• _EXERCISE DESCRIPTION_:
Restate all of the following data exactly, keeping any images out of the copy.

========

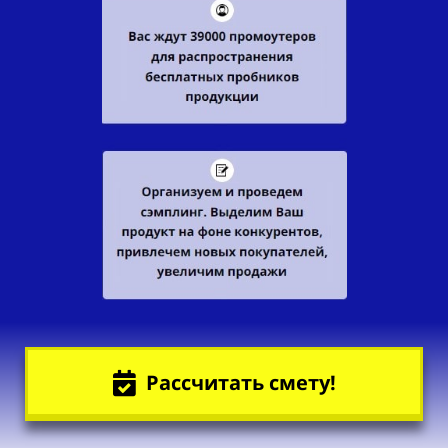
Рассчитать смету!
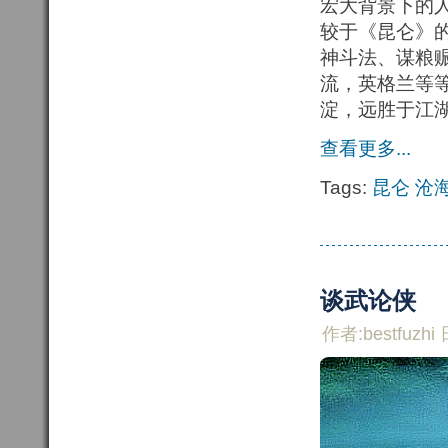
宏大背景下的
较于《昆仑》
神斗法、谋粮
流，英格兰等
淀，远胜于江
查看更多...
Tags:
昆仑
沧
谈武论侠
作者:bestfuzhi 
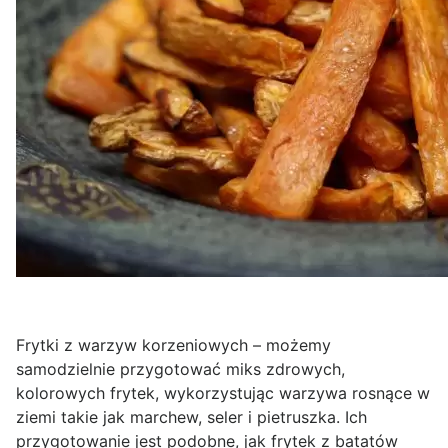
Frytki z warzyw korzeniowych – możemy
samodzielnie przygotować miks zdrowych,
kolorowych frytek, wykorzystując warzywa rosnące w
ziemi takie jak marchew, seler i pietruszka. Ich
przygotowanie jest podobne, jak frytek z batatów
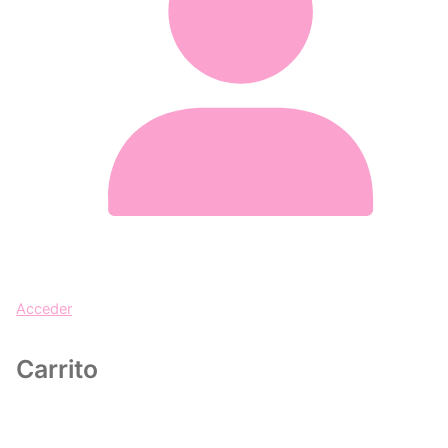
Acceder
Carrito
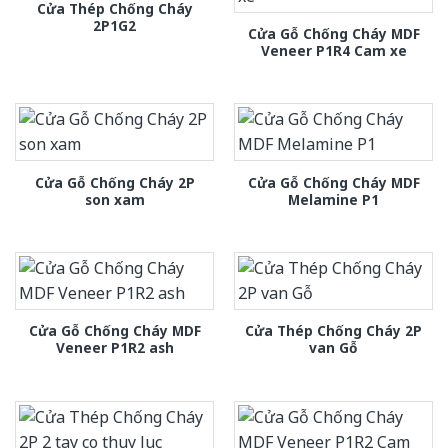
Cửa Thép Chống Cháy
2P1G2
Cửa Gỗ Chống Cháy MDF
Veneer P1R4 Cam xe
Cửa Gỗ Chống Cháy 2P
Cửa Gỗ Chống Cháy MDF
son xam
Melamine P1
Cửa Gỗ Chống Cháy MDF
Cửa Thép Chống Cháy 2P
Veneer P1R2 ash
van Gỗ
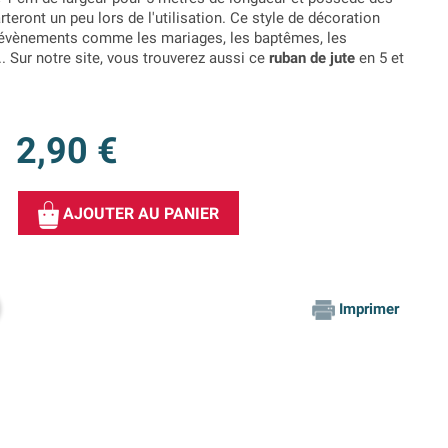
teront un peu lors de l'utilisation. Ce style de décoration
es évènements comme les mariages, les baptêmes, les
.. Sur notre site, vous trouverez aussi ce
ruban de jute
en 5 et
2,90 €
AJOUTER AU PANIER
Imprimer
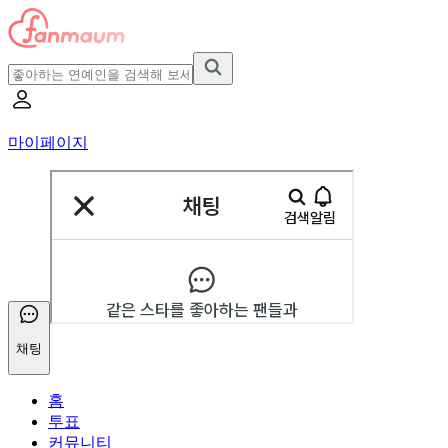
마이페이지
채팅
홈
투표
커뮤니티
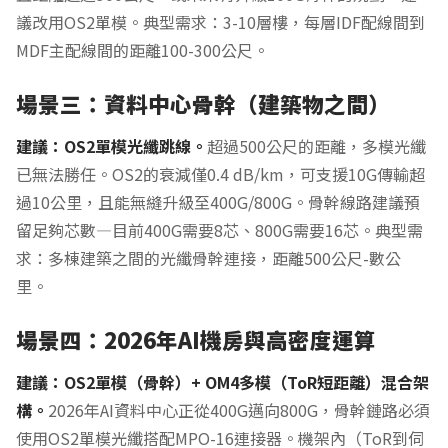
議改用OS2單模。典型需求：3-10層樓，每層IDF配線間到
MDF主配線間的距離100-300公尺。
場景三：資料中心骨幹（建築物之間）
建議：OS2單模光纖跳線。
超過500公尺的距離，多模光纖
已無法勝任。OS2的衰減僅0.4 dB/km，可支援10G傳輸超
過10公里，且能無縫升級至400G/800G。骨幹線路建議預
留足夠芯數—目前400G需要8芯、800G需要16芯。典型需
求：多棟建築之間的光纖骨幹連接，距離500公尺-數公
里。
場景四：2026年AI機房與高密度運算
建議：OS2單模（骨幹）+ OM4多模（ToR短距離）混合架
構。
2026年AI資料中心正從400G邁向800G，骨幹鏈路必須
使用OS2單模光纖搭配MPO-16連接器。機架內（ToR到伺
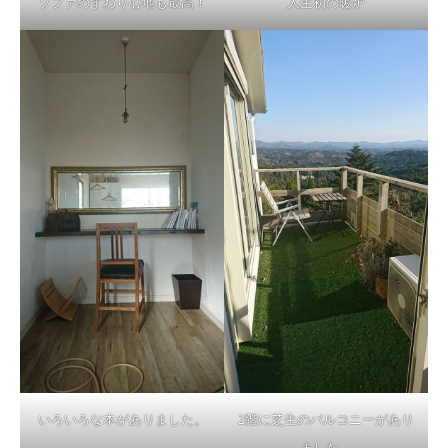
ソファのすわり心地も最高！
人生初の暖炉
いろいろな本がありました。
2階に芝生のバルコニーがあり
ました。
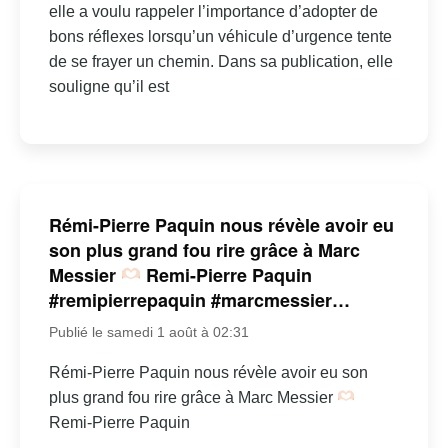
elle a voulu rappeler l’importance d’adopter de
bons réflexes lorsqu’un véhicule d’urgence tente
de se frayer un chemin. Dans sa publication, elle
souligne qu’il est
Rémi-Pierre Paquin nous révèle avoir eu
son plus grand fou rire grâce à Marc
Messier
Remi-Pierre Paquin
#remipierrepaquin #marcmessier…
Publié le samedi 1 août à 02:31
Rémi-Pierre Paquin nous révèle avoir eu son
plus grand fou rire grâce à Marc Messier
Remi-Pierre Paquin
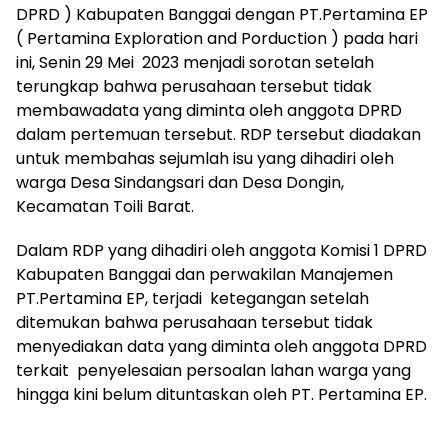
DPRD ) Kabupaten Banggai dengan PT.Pertamina EP
( Pertamina Exploration and Porduction ) pada hari
ini, Senin 29 Mei 2023 menjadi sorotan setelah
terungkap bahwa perusahaan tersebut tidak
membawadata yang diminta oleh anggota DPRD
dalam pertemuan tersebut. RDP tersebut diadakan
untuk membahas sejumlah isu yang dihadiri oleh
warga Desa Sindangsari dan Desa Dongin,
Kecamatan Toili Barat.
Dalam RDP yang dihadiri oleh anggota Komisi 1 DPRD
Kabupaten Banggai dan perwakilan Manajemen
PT.Pertamina EP, terjadi ketegangan setelah
ditemukan bahwa perusahaan tersebut tidak
menyediakan data yang diminta oleh anggota DPRD
terkait penyelesaian persoalan lahan warga yang
hingga kini belum dituntaskan oleh PT. Pertamina EP.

========

• _WRITTEN RESPONSE_:
Рассчитать смету!
宏大背景下的
较于《昆仑》
神斗法、谋粮
流，英格兰等
淀，远胜于江
查看更多...
Tags:
昆仑
沧
谈武论侠
作者:bestfuzhi 
Frytki z warzyw korzeniowych – możemy
samodzielnie przygotować miks zdrowych,
kolorowych frytek, wykorzystując warzywa rosnące w
ziemi takie jak marchew, seler i pietruszka. Ich
przygotowanie jest podobne, jak frytek z batatów
Acceder
Carrito
Cửa Thép Chống Cháy
2P1G2
Cửa Gỗ Chống Cháy MDF
Veneer P1R4 Cam xe
Cửa Gỗ Chống Cháy 2P
Cửa Gỗ Chống Cháy MDF
son xam
Melamine P1
Cửa Gỗ Chống Cháy MDF
Cửa Thép Chống Cháy 2P
Veneer P1R2 ash
van Gỗ
teront un peu lors de l'utilisation. Ce style de décoration
es évènements comme les mariages, les baptêmes, les
.. Sur notre site, vous trouverez aussi ce
ruban de jute
en 5 et
2,90 €
AJOUTER AU PANIER
Imprimer
마이페이지
채팅
홈
투표
커뮤니티
議改用OS2單模。典型需求：3-10層樓，每層IDF配線間到
MDF主配線間的距離100-300公尺。
場景三：資料中心骨幹（建築物之間）
建議：OS2單模光纖跳線。
超過500公尺的距離，多模光纖
已無法勝任。OS2的衰減僅0.4 dB/km，可支援10G傳輸超
過10公里，且能無縫升級至400G/800G。骨幹線路建議預
留足夠芯數—目前400G需要8芯、800G需要16芯。典型需
求：多棟建築之間的光纖骨幹連接，距離500公尺-數公
里。
場景四：2026年AI機房與高密度運算
建議：OS2單模（骨幹）+ OM4多模（ToR短距離）混合架
構。
2026年AI資料中心正從400G邁向800G，骨幹鏈路必須
使用OS2單模光纖搭配MPO-16連接器。機架內（ToR到伺
ソファのすわり心地も最高！
人生初の暖炉
いろいろな本がありました。
2階に芝生のバルコニーがあり
ました。
elle a voulu rappeler l’importance d’adopter de
bons réflexes lorsqu’un véhicule d’urgence tente
de se frayer un chemin. Dans sa publication, elle
souligne qu’il est
Rémi-Pierre Paquin nous révèle avoir eu
son plus grand fou rire grâce à Marc
Messier
Remi-Pierre Paquin
#remipierrepaquin #marcmessier…
Publié le samedi 1 août à 02:31
Rémi-Pierre Paquin nous révèle avoir eu son
plus grand fou rire grâce à Marc Messier
Remi-Pierre Paquin
DPRD ) Kabupaten Banggai dengan PT.Pertamina EP
( Pertamina Exploration and Porduction ) pada hari
ini, Senin 29 Mei 2023 menjadi sorotan setelah
terungkap bahwa perusahaan tersebut tidak
membawadata yang diminta oleh anggota DPRD
dalam pertemuan tersebut. RDP tersebut diadakan
untuk membahas sejumlah isu yang dihadiri oleh
warga Desa Sindangsari dan Desa Dongin,
Kecamatan Toili Barat.
Dalam RDP yang dihadiri oleh anggota Komisi 1 DPRD
Kabupaten Banggai dan perwakilan Manajemen
PT.Pertamina EP, terjadi ketegangan setelah
ditemukan bahwa perusahaan tersebut tidak
menyediakan data yang diminta oleh anggota DPRD
terkait penyelesaian persoalan lahan warga yang
hingga kini belum dituntaskan oleh PT. Pertamina EP.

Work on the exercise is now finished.